[Saved data entries]
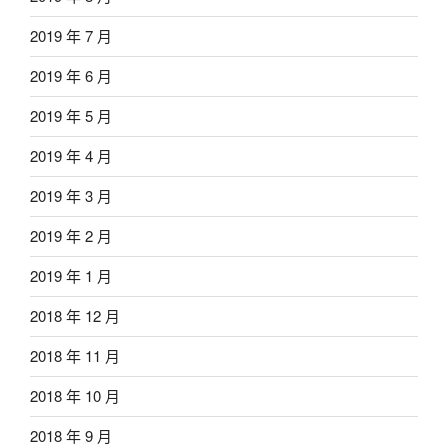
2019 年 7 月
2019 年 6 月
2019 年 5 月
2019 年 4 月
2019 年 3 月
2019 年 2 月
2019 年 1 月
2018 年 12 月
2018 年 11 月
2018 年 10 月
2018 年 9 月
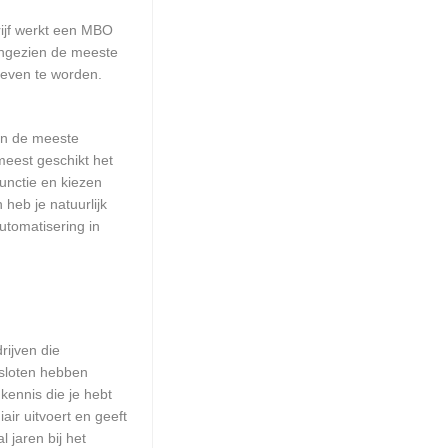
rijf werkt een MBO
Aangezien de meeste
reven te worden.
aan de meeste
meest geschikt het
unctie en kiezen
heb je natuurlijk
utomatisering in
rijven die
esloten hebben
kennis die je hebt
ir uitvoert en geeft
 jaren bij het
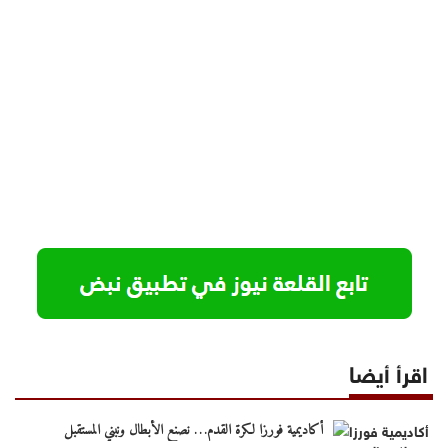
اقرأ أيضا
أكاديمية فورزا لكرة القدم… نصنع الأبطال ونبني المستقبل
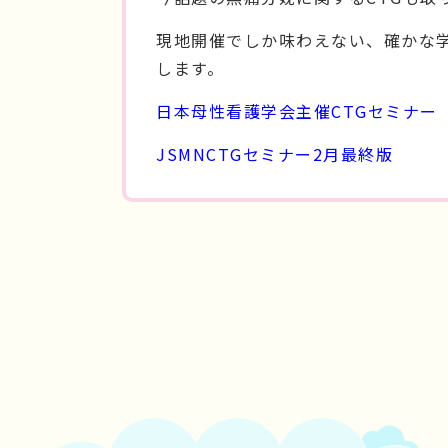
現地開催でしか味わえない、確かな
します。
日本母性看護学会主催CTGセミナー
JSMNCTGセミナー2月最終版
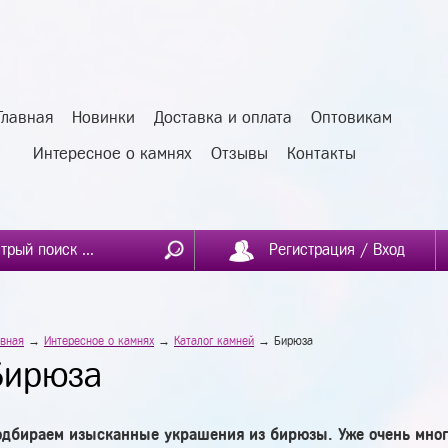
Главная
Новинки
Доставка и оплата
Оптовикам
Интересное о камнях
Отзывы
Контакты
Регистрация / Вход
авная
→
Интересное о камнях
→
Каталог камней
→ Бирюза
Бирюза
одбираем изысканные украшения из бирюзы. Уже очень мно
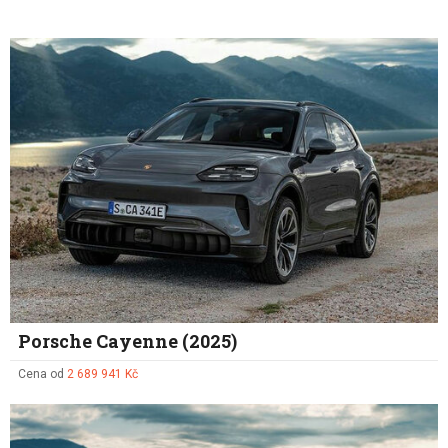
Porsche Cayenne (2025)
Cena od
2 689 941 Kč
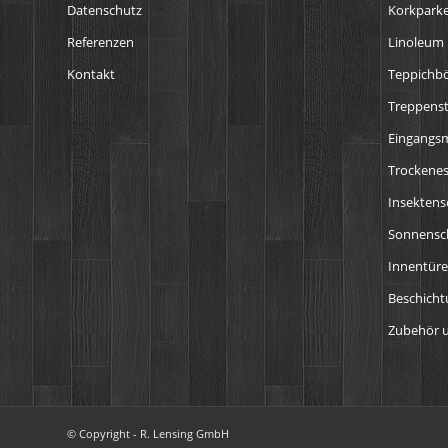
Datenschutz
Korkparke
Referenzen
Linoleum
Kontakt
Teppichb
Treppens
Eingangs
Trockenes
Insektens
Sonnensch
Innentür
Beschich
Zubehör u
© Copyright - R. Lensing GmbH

Job item
Copy the text of all the records above, swapping "Интересное о камнях" for "Статьи о камнях" wherever it occurs and changing nothing else. Omit the picture markers from your answer.

Written solution
2019 年 7 月
2019 年 6 月
2019 年 5 月
2019 年 4 月
2019 年 3 月
2019 年 2 月
2019 年 1 月
2018 年 12 月
2018 年 11 月
2018 年 10 月
2018 年 9 月
rijf werkt een MBO
Aangezien de meeste
reven te worden.
aan de meeste
meest geschikt het
unctie en kiezen
heb je natuurlijk
utomatisering in
rijven die
esloten hebben
kennis die je hebt
ir uitvoert en geeft
 jaren bij het
اقرأ أيضا
أكاديمية فورزا لكرة القدم… نصنع الأبطال ونبني المستقبل
現地開催でしか味わえない、確かな
します。
日本母性看護学会主催CTGセミナー
JSMNCTGセミナー2月最終版
Главная
Новинки
Доставка и оплата
Оптовикам
Статьи о камнях
Отзывы
Контакты
Регистрация / Вход
авная
→
Статьи о камнях
→
Каталог камней
→ Бирюза
Бирюза
одбираем изысканные украшения из бирюзы. Уже очень мно
Porsche Cayenne (2025)
Cena od
2 689 941 Kč
Datenschutz
Korkparke
Referenzen
Linoleum
Kontakt
Teppichb
Treppens
Eingangs
Trockenes
Insektens
Sonnensch
Innentür
Beschich
Zubehör u
© Copyright - R. Lensing GmbH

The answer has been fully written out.